Un DSP est un circuit dit SIMD qui consiste à appliquer une même instruction à plusieurs données à la fois (au contraire d’un processeur qui applique une instruction à une donnée). Mais pour maximiser les performances, chaque circuit successif n’a ici qu’un seul type de fonction. Aux extrémités du pipeline, le circuit ne peut que lire ou écrire en mémoire, à partir du deuxième étage il décode les instructions, plus tard il les exécute. Le pipeline est composé de 20 étages et 16 données sont ingérées à chaque cycle.
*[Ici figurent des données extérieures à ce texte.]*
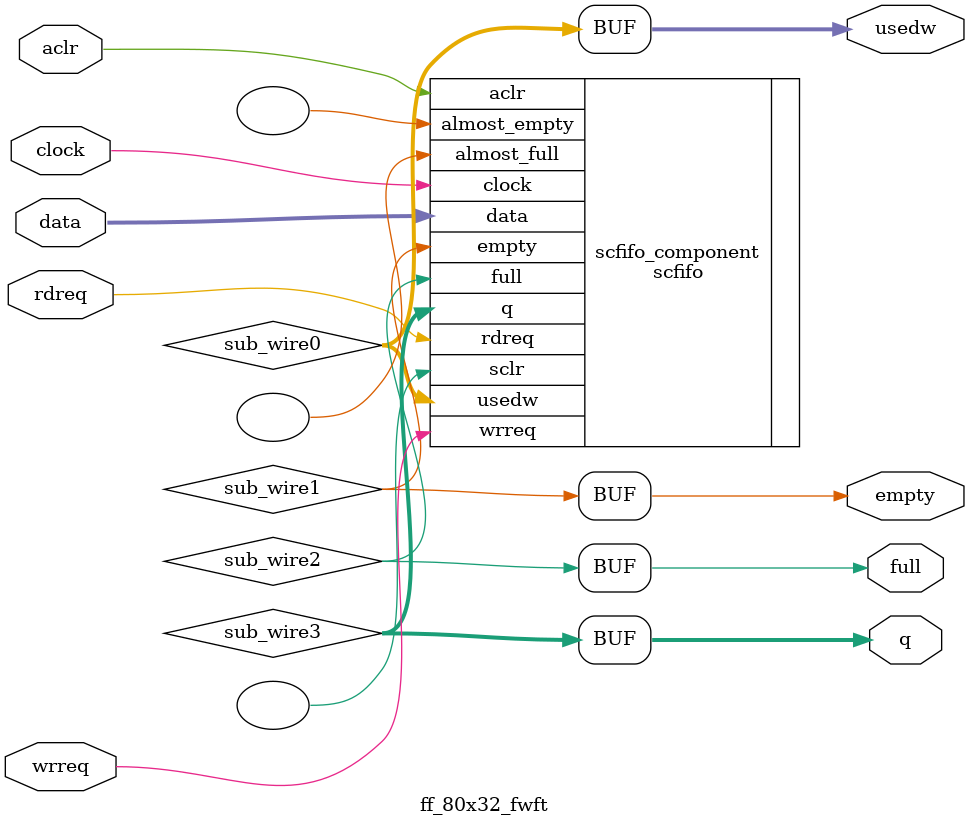
<source format=v>
module ff_80x32_fwft (
	aclr,
	clock,
	data,
	rdreq,
	wrreq,
	empty,
	full,
	q,
	usedw);
	input	  aclr;
	input	  clock;
	input	[79:0]  data;
	input	  rdreq;
	input	  wrreq;
	output	  empty;
	output	  full;
	output	[79:0]  q;
	output	[4:0]  usedw;
	wire [4:0] sub_wire0;
	wire  sub_wire1;
	wire  sub_wire2;
	wire [79:0] sub_wire3;
	wire [4:0] usedw = sub_wire0[4:0];
	wire  empty = sub_wire1;
	wire  full = sub_wire2;
	wire [79:0] q = sub_wire3[79:0];
	scfifo	scfifo_component (
				.clock (clock),
				.wrreq (wrreq),
				.aclr (aclr),
				.data (data),
				.rdreq (rdreq),
				.usedw (sub_wire0),
				.empty (sub_wire1),
				.full (sub_wire2),
				.q (sub_wire3),
				.almost_empty (),
				.almost_full (),
				.sclr ());
	defparam
		scfifo_component.add_ram_output_register = "ON",
		scfifo_component.intended_device_family = "Cyclone V",
		scfifo_component.lpm_hint = "RAM_BLOCK_TYPE=MLAB",
		scfifo_component.lpm_numwords = 32,
		scfifo_component.lpm_showahead = "ON",
		scfifo_component.lpm_type = "scfifo",
		scfifo_component.lpm_width = 80,
		scfifo_component.lpm_widthu = 5,
		scfifo_component.overflow_checking = "ON",
		scfifo_component.underflow_checking = "ON",
		scfifo_component.use_eab = "ON";
endmodule
</source>
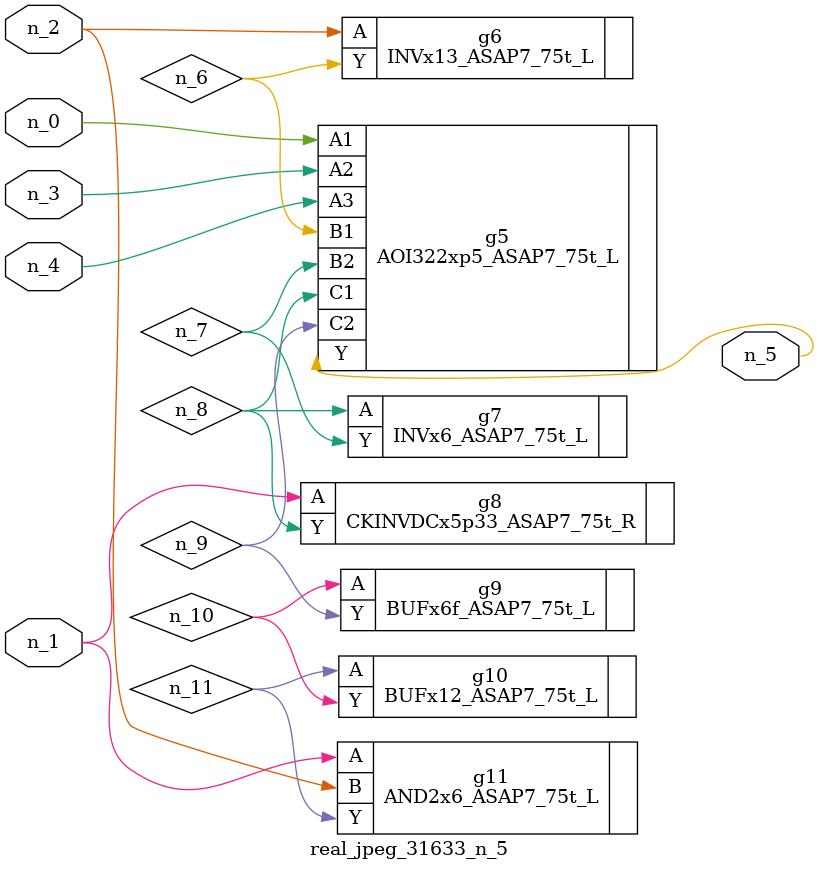
<source format=v>
module real_jpeg_31633_n_5 (n_4, n_0, n_1, n_2, n_3, n_5);

input n_4;
input n_0;
input n_1;
input n_2;
input n_3;

output n_5;

wire n_8;
wire n_11;
wire n_6;
wire n_7;
wire n_10;
wire n_9;

AOI322xp5_ASAP7_75t_L g5 ( 
.A1(n_0),
.A2(n_3),
.A3(n_4),
.B1(n_6),
.B2(n_7),
.C1(n_8),
.C2(n_9),
.Y(n_5)
);

CKINVDCx5p33_ASAP7_75t_R g8 ( 
.A(n_1),
.Y(n_8)
);

AND2x6_ASAP7_75t_L g11 ( 
.A(n_1),
.B(n_2),
.Y(n_11)
);

INVx13_ASAP7_75t_L g6 ( 
.A(n_2),
.Y(n_6)
);

INVx6_ASAP7_75t_L g7 ( 
.A(n_8),
.Y(n_7)
);

BUFx6f_ASAP7_75t_L g9 ( 
.A(n_10),
.Y(n_9)
);

BUFx12_ASAP7_75t_L g10 ( 
.A(n_11),
.Y(n_10)
);


endmodule
</source>
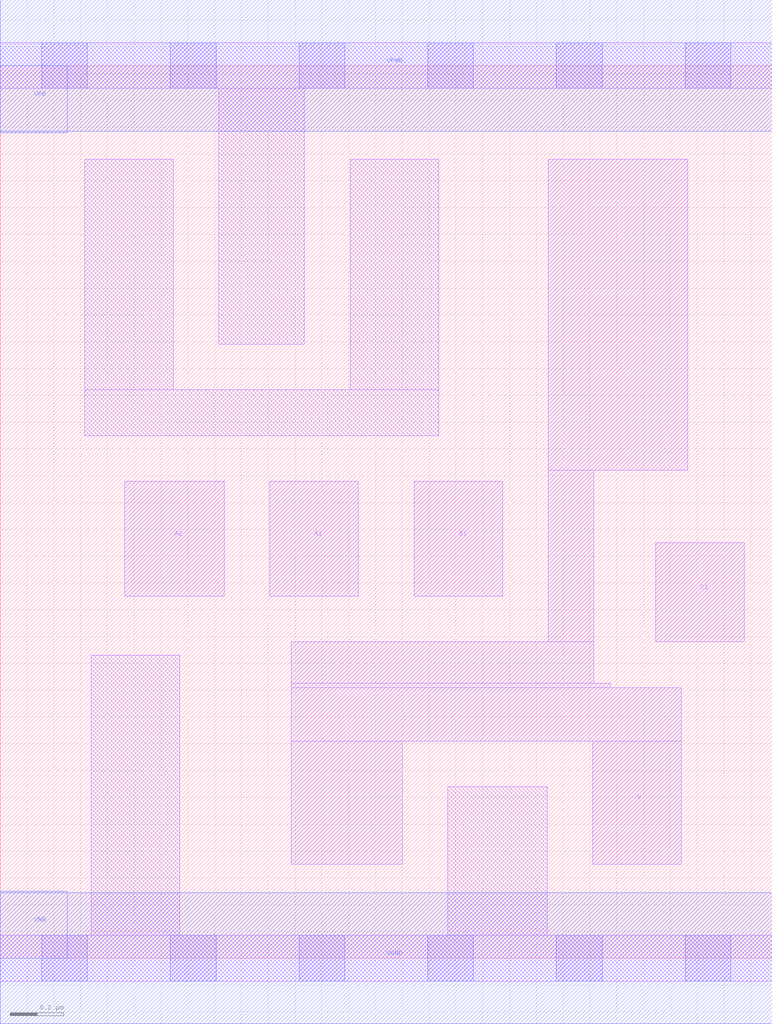
<source format=lef>
# Copyright 2020 The SkyWater PDK Authors
#
# Licensed under the Apache License, Version 2.0 (the "License");
# you may not use this file except in compliance with the License.
# You may obtain a copy of the License at
#
#     https://www.apache.org/licenses/LICENSE-2.0
#
# Unless required by applicable law or agreed to in writing, software
# distributed under the License is distributed on an "AS IS" BASIS,
# WITHOUT WARRANTIES OR CONDITIONS OF ANY KIND, either express or implied.
# See the License for the specific language governing permissions and
# limitations under the License.
#
# SPDX-License-Identifier: Apache-2.0

VERSION 5.5 ;
NAMESCASESENSITIVE ON ;
BUSBITCHARS "[]" ;
DIVIDERCHAR "/" ;
MACRO sky130_fd_sc_hs__a211oi_1
  CLASS CORE ;
  SOURCE USER ;
  ORIGIN  0.000000  0.000000 ;
  SIZE  2.880000 BY  3.330000 ;
  SYMMETRY X Y ;
  SITE unit ;
  PIN A1
    ANTENNAGATEAREA  0.279000 ;
    DIRECTION INPUT ;
    USE SIGNAL ;
    PORT
      LAYER li1 ;
        RECT 1.005000 1.350000 1.335000 1.780000 ;
    END
  END A1
  PIN A2
    ANTENNAGATEAREA  0.279000 ;
    DIRECTION INPUT ;
    USE SIGNAL ;
    PORT
      LAYER li1 ;
        RECT 0.465000 1.350000 0.835000 1.780000 ;
    END
  END A2
  PIN B1
    ANTENNAGATEAREA  0.279000 ;
    DIRECTION INPUT ;
    USE SIGNAL ;
    PORT
      LAYER li1 ;
        RECT 1.545000 1.350000 1.875000 1.780000 ;
    END
  END B1
  PIN C1
    ANTENNAGATEAREA  0.279000 ;
    DIRECTION INPUT ;
    USE SIGNAL ;
    PORT
      LAYER li1 ;
        RECT 2.445000 1.180000 2.775000 1.550000 ;
    END
  END C1
  PIN Y
    ANTENNADIFFAREA  0.792700 ;
    DIRECTION OUTPUT ;
    USE SIGNAL ;
    PORT
      LAYER li1 ;
        RECT 1.085000 0.350000 1.500000 0.810000 ;
        RECT 1.085000 0.810000 2.540000 1.010000 ;
        RECT 1.085000 1.010000 2.275000 1.025000 ;
        RECT 1.085000 1.025000 2.215000 1.180000 ;
        RECT 2.045000 1.180000 2.215000 1.820000 ;
        RECT 2.045000 1.820000 2.565000 2.980000 ;
        RECT 2.210000 0.350000 2.540000 0.810000 ;
    END
  END Y
  PIN VGND
    DIRECTION INOUT ;
    USE GROUND ;
    PORT
      LAYER met1 ;
        RECT 0.000000 -0.245000 2.880000 0.245000 ;
    END
  END VGND
  PIN VNB
    DIRECTION INOUT ;
    USE GROUND ;
    PORT
      LAYER met1 ;
        RECT 0.000000 0.000000 0.250000 0.250000 ;
    END
  END VNB
  PIN VPB
    DIRECTION INOUT ;
    USE POWER ;
    PORT
      LAYER met1 ;
        RECT 0.000000 3.080000 0.250000 3.330000 ;
    END
  END VPB
  PIN VPWR
    DIRECTION INOUT ;
    USE POWER ;
    PORT
      LAYER met1 ;
        RECT 0.000000 3.085000 2.880000 3.575000 ;
    END
  END VPWR
  OBS
    LAYER li1 ;
      RECT 0.000000 -0.085000 2.880000 0.085000 ;
      RECT 0.000000  3.245000 2.880000 3.415000 ;
      RECT 0.315000  1.950000 1.635000 2.120000 ;
      RECT 0.315000  2.120000 0.645000 2.980000 ;
      RECT 0.340000  0.085000 0.670000 1.130000 ;
      RECT 0.815000  2.290000 1.135000 3.245000 ;
      RECT 1.305000  2.120000 1.635000 2.980000 ;
      RECT 1.670000  0.085000 2.040000 0.640000 ;
    LAYER mcon ;
      RECT 0.155000 -0.085000 0.325000 0.085000 ;
      RECT 0.155000  3.245000 0.325000 3.415000 ;
      RECT 0.635000 -0.085000 0.805000 0.085000 ;
      RECT 0.635000  3.245000 0.805000 3.415000 ;
      RECT 1.115000 -0.085000 1.285000 0.085000 ;
      RECT 1.115000  3.245000 1.285000 3.415000 ;
      RECT 1.595000 -0.085000 1.765000 0.085000 ;
      RECT 1.595000  3.245000 1.765000 3.415000 ;
      RECT 2.075000 -0.085000 2.245000 0.085000 ;
      RECT 2.075000  3.245000 2.245000 3.415000 ;
      RECT 2.555000 -0.085000 2.725000 0.085000 ;
      RECT 2.555000  3.245000 2.725000 3.415000 ;
  END
END sky130_fd_sc_hs__a211oi_1
END LIBRARY

</source>
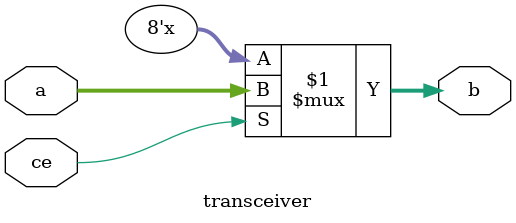
<source format=sv>
module transceiver(
  input logic[7:0] a,
  output logic[7:0] b,
  input logic ce
);

assign b = ce ? a : 8'bzzzz_zzzz;

endmodule
</source>
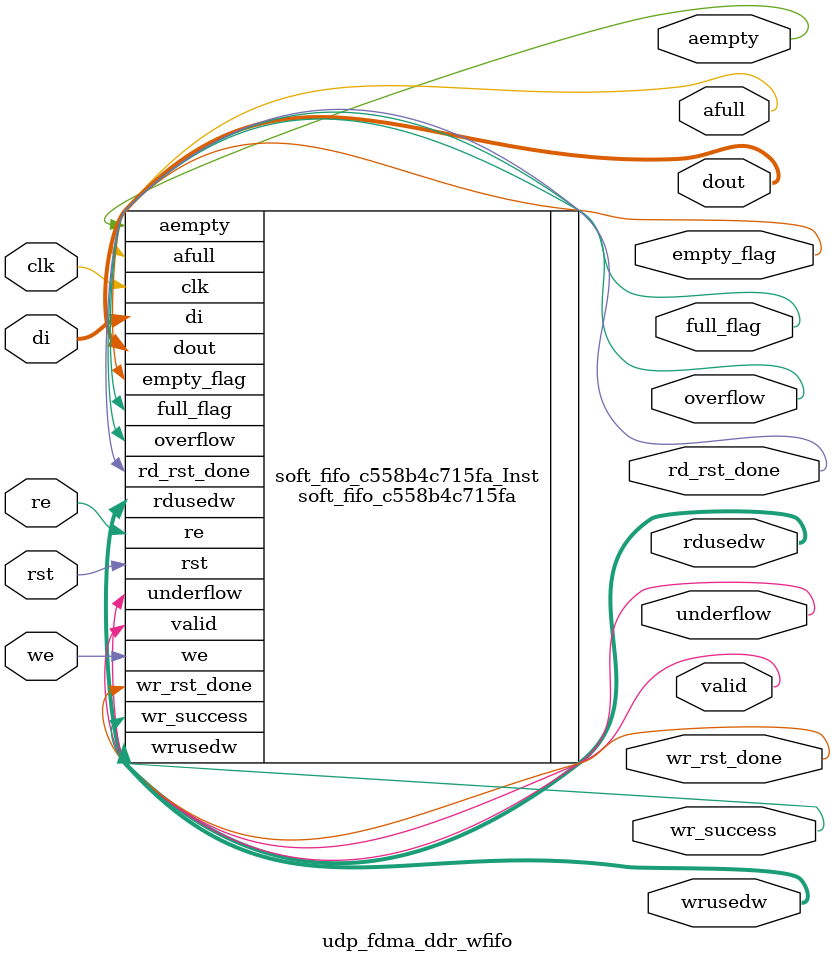
<source format=v>
/************************************************************\
**	Copyright (c) 2012-2025 Anlogic Inc.
**	All Right Reserved.
\************************************************************/
/************************************************************\
**	Build time: Sep 14 2025 11:11:33
**	TD version	:	6.2.168116
************************************************************/
`timescale 1ns/1ps
module udp_fdma_ddr_wfifo
(
  input                         rst,
  input   [31:0]                di,
  input                         clk,
  input                         re,
  input                         we,
  output  [31:0]                dout,
  output                        empty_flag,
  output                        aempty,
  output                        full_flag,
  output                        afull,
  output                        valid,
  output                        overflow,
  output                        underflow,
  output                        wr_success,
  output  [7:0]                 rdusedw,
  output  [7:0]                 wrusedw,
  output                        wr_rst_done,
  output                        rd_rst_done
);

  soft_fifo_c558b4c715fa
  #(
      .COMMON_CLK_EN(1),
      .MEMORY_TYPE(0),
      .RST_TYPE(1),
      .DATA_WIDTH_W(32),
      .ADDR_WIDTH_W(7),
      .DATA_WIDTH_R(32),
      .ADDR_WIDTH_R(7),
      .DOUT_INITVAL(32'h0),
      .OUTREG_EN("NOREG"),
      .SHOW_AHEAD_EN(1),
      .AL_FULL_NUM(3),
      .AL_EMPTY_NUM(2),
      .RDUSEDW_WIDTH(8),
      .WRUSEDW_WIDTH(8),
      .ASYNC_RST_SYNC_RELS(1),
      .SYNC_STAGE(2)
  )soft_fifo_c558b4c715fa_Inst
  (
      .rst(rst),
      .di(di),
      .clk(clk),
      .re(re),
      .we(we),
      .dout(dout),
      .empty_flag(empty_flag),
      .aempty(aempty),
      .full_flag(full_flag),
      .afull(afull),
      .valid(valid),
      .overflow(overflow),
      .underflow(underflow),
      .wr_success(wr_success),
      .rdusedw(rdusedw),
      .wrusedw(wrusedw),
      .wr_rst_done(wr_rst_done),
      .rd_rst_done(rd_rst_done)
  );
endmodule

</source>
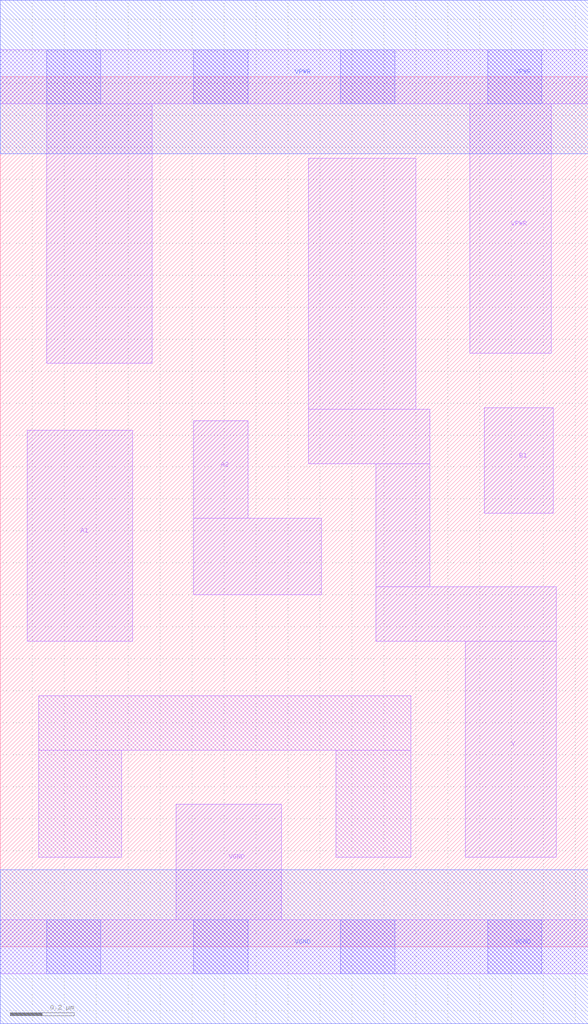
<source format=lef>
# Copyright 2020 The SkyWater PDK Authors
#
# Licensed under the Apache License, Version 2.0 (the "License");
# you may not use this file except in compliance with the License.
# You may obtain a copy of the License at
#
#     https://www.apache.org/licenses/LICENSE-2.0
#
# Unless required by applicable law or agreed to in writing, software
# distributed under the License is distributed on an "AS IS" BASIS,
# WITHOUT WARRANTIES OR CONDITIONS OF ANY KIND, either express or implied.
# See the License for the specific language governing permissions and
# limitations under the License.
#
# SPDX-License-Identifier: Apache-2.0

VERSION 5.7 ;
  NAMESCASESENSITIVE ON ;
  NOWIREEXTENSIONATPIN ON ;
  DIVIDERCHAR "/" ;
  BUSBITCHARS "[]" ;
UNITS
  DATABASE MICRONS 200 ;
END UNITS
MACRO sky130_fd_sc_hd__o21ai_0
  CLASS CORE ;
  SOURCE USER ;
  FOREIGN sky130_fd_sc_hd__o21ai_0 ;
  ORIGIN  0.000000  0.000000 ;
  SIZE  1.840000 BY  2.720000 ;
  SYMMETRY X Y R90 ;
  SITE unithd ;
  PIN A1
    ANTENNAGATEAREA  0.159000 ;
    DIRECTION INPUT ;
    USE SIGNAL ;
    PORT
      LAYER li1 ;
        RECT 0.085000 0.955000 0.415000 1.615000 ;
    END
  END A1
  PIN A2
    ANTENNAGATEAREA  0.159000 ;
    DIRECTION INPUT ;
    USE SIGNAL ;
    PORT
      LAYER li1 ;
        RECT 0.605000 1.100000 1.005000 1.340000 ;
        RECT 0.605000 1.340000 0.775000 1.645000 ;
    END
  END A2
  PIN B1
    ANTENNAGATEAREA  0.159000 ;
    DIRECTION INPUT ;
    USE SIGNAL ;
    PORT
      LAYER li1 ;
        RECT 1.515000 1.355000 1.730000 1.685000 ;
    END
  END B1
  PIN Y
    ANTENNADIFFAREA  0.290500 ;
    DIRECTION OUTPUT ;
    USE SIGNAL ;
    PORT
      LAYER li1 ;
        RECT 0.965000 1.510000 1.345000 1.680000 ;
        RECT 0.965000 1.680000 1.300000 2.465000 ;
        RECT 1.175000 0.955000 1.740000 1.125000 ;
        RECT 1.175000 1.125000 1.345000 1.510000 ;
        RECT 1.455000 0.280000 1.740000 0.955000 ;
    END
  END Y
  PIN VGND
    DIRECTION INOUT ;
    SHAPE ABUTMENT ;
    USE GROUND ;
    PORT
      LAYER li1 ;
        RECT 0.000000 -0.085000 1.840000 0.085000 ;
        RECT 0.550000  0.085000 0.880000 0.445000 ;
      LAYER mcon ;
        RECT 0.145000 -0.085000 0.315000 0.085000 ;
        RECT 0.605000 -0.085000 0.775000 0.085000 ;
        RECT 1.065000 -0.085000 1.235000 0.085000 ;
        RECT 1.525000 -0.085000 1.695000 0.085000 ;
      LAYER met1 ;
        RECT 0.000000 -0.240000 1.840000 0.240000 ;
    END
  END VGND
  PIN VPWR
    DIRECTION INOUT ;
    SHAPE ABUTMENT ;
    USE POWER ;
    PORT
      LAYER li1 ;
        RECT 0.000000 2.635000 1.840000 2.805000 ;
        RECT 0.145000 1.825000 0.475000 2.635000 ;
        RECT 1.470000 1.855000 1.725000 2.635000 ;
      LAYER mcon ;
        RECT 0.145000 2.635000 0.315000 2.805000 ;
        RECT 0.605000 2.635000 0.775000 2.805000 ;
        RECT 1.065000 2.635000 1.235000 2.805000 ;
        RECT 1.525000 2.635000 1.695000 2.805000 ;
      LAYER met1 ;
        RECT 0.000000 2.480000 1.840000 2.960000 ;
    END
  END VPWR
  OBS
    LAYER li1 ;
      RECT 0.120000 0.280000 0.380000 0.615000 ;
      RECT 0.120000 0.615000 1.285000 0.785000 ;
      RECT 1.050000 0.280000 1.285000 0.615000 ;
  END
END sky130_fd_sc_hd__o21ai_0
END LIBRARY

</source>
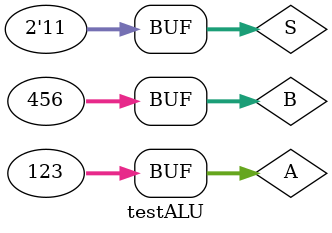
<source format=v>
`timescale 1ns / 1ps


module testALU;

	// Inputs
	reg [31:0] A;
	reg [31:0] B;
	reg [1:0] S;

	// Outputs
	wire [31:0] C;
	wire Co;

	// Instantiate the Unit Under Test (UUT)
	ALU32b uut (
		.A(A), 
		.B(B), 
		.S(S), 
		.C(C), 
		.Co(Co)
	);

	initial begin
		// Initialize Inputs
		A = 123;
		B = 456;
		S = 0;

		// Wait 100 ns for global reset to finish
		#100;
		A = 123;
		B = 456;
		S = 1;
		#100;
		A = 123;
		B = 456;
		S = 2;
		#100;
		A = 123;
		B = 456;
		S = 3;
		#100;
        
		// Add stimulus here

	end
      
endmodule


</source>
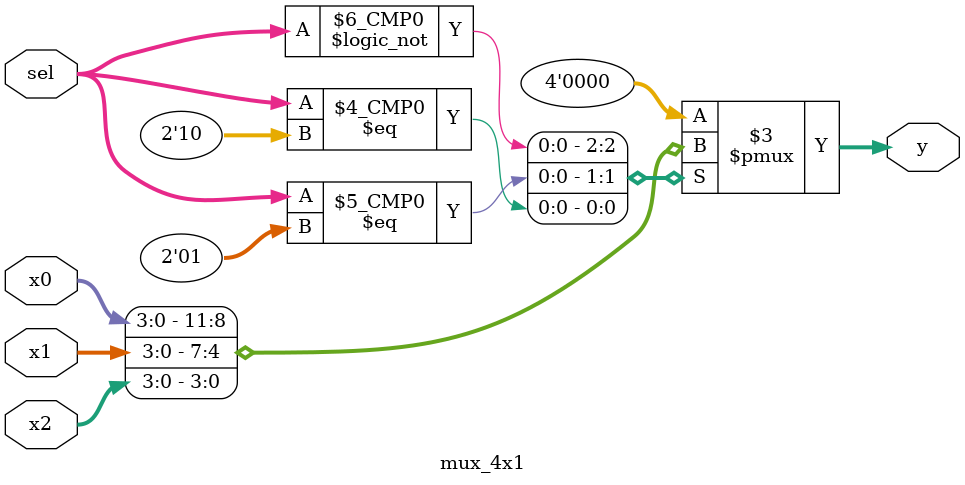
<source format=v>
`timescale 1ns / 1ps

module mux_4x1(
    input      [3:0] x0,
    input      [3:0] x1,
    input      [3:0] x2,
    input      [1:0] sel,
    output reg [3:0] y
);

always @(*) begin
    case (sel)
        2'b00:   y = x0;
        2'b01:   y = x1;
        2'b10:   y = x2;
        default: y = 4'b0000;
    endcase
end
endmodule

</source>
À un instant T, la puce effectue donc une fraction d’un traitement sur 320 données en consommant l’énergie de 20 unités de traitement, alors qu’un GPU consommerait l’énergie de 320 unités de traitements dans une situation similaire. Selon Jonathan Ross, la carte PCIe contenant sa puce LPU, gravée en 14 nm dans des usines nord-américaines et fonctionnant à 900 MHz, consommerait dix fois moins d’énergie qu’une carte Nvidia dont le GPU est gravé en 5 nm.
Jonathan RossFondateur, Groq
« De par le parallélisme de notre architecture, nous n’avons pas besoin d’utiliser une mémoire excessivement rapide, comme la mémoire HBM contenue dans les solutions GPU. Nous nous contentons d’embarquer une SRAM de 230 Mo. Et, pour l’inférence, nous n’avons pas non plus besoin d’un dispositif de type GPUdirect [système qui permet aux cartes Nvidia de puiser les données directement dans le stockage, sans solliciter le serveur hôte, N.D.R.]. De fait, nous sommes bien moins chers, à l’achat, comme en coûts d’exploitation », argumente Jonathan Ross.
Revers de la médaille, les grands modèles de langage doivent être recompilés pour pouvoir être exécutés par la puce LPU. Selon Groq, il faut compter environ cinq jours pour recompiler chaque déclinaison de Llama, par exemple. Cinq jours sur le serveur que Groq propose lui-même en l’occurrence, car la startup ne fait pas que mettre au point la puce. Depuis mi-janvier, elle la commercialise aussi sous différentes formes.
Déjà des produits disponibles à l’achat
Dans son catalogue de produits, la puce LPU est présentée sous la marque GroqChip. Destinée aux fabricants de serveurs pour qu’ils l’intègrent sur leurs cartes mères ou sur des cartes PCIe de leur conception, la puce accélératrice GroqChip dispose de 16 canaux pour communiquer avec l’extérieur et s’accompagne de 230 Mo de SRAM. Sa puissance de traitement est de 750 TOPS/188 TFLOPS.
On trouve également la GroqCard, une carte PCIe 4.0 prête à l’emploi qui utilise 16 canaux de communication. Cette carte contient une seule puce LPU, mais dispose de deux connecteurs Ethernet pour faire travailler en réseau jusqu’à 12 GroqCard ensemble.
Le serveur s’appelle le GroqNode. Proposé sous la forme d’un boîtier rack 4U, il contient deux processeurs x86, jusqu’à 11 To de RAM et 8 cartes GroqCard. La puissance cumulée est de 6 POPS/1,5 PFLOPS.
Groq propose enfin un cluster, le GroqRack, qui intègre huit serveurs GroqNode, soit un ensemble de 64 puces LPU qui cumulent une puissance de calcul de 48 POPS/12 PFLOPS, selon la startup.
L’ensemble des produits matériels s’accompagne d’une suite logicielle, la GroqWare Suite. Elle comprend le compilateur, qui permet d’adapter à la puce LPU tout modèle entraîné avec PyTorch, TensorFlow, ou ONNX. Une bibliothèque Linux permet de piloter le comportement des puces LPU via une API. Un outil GroqView autorise quant à lui de tester certains réglages.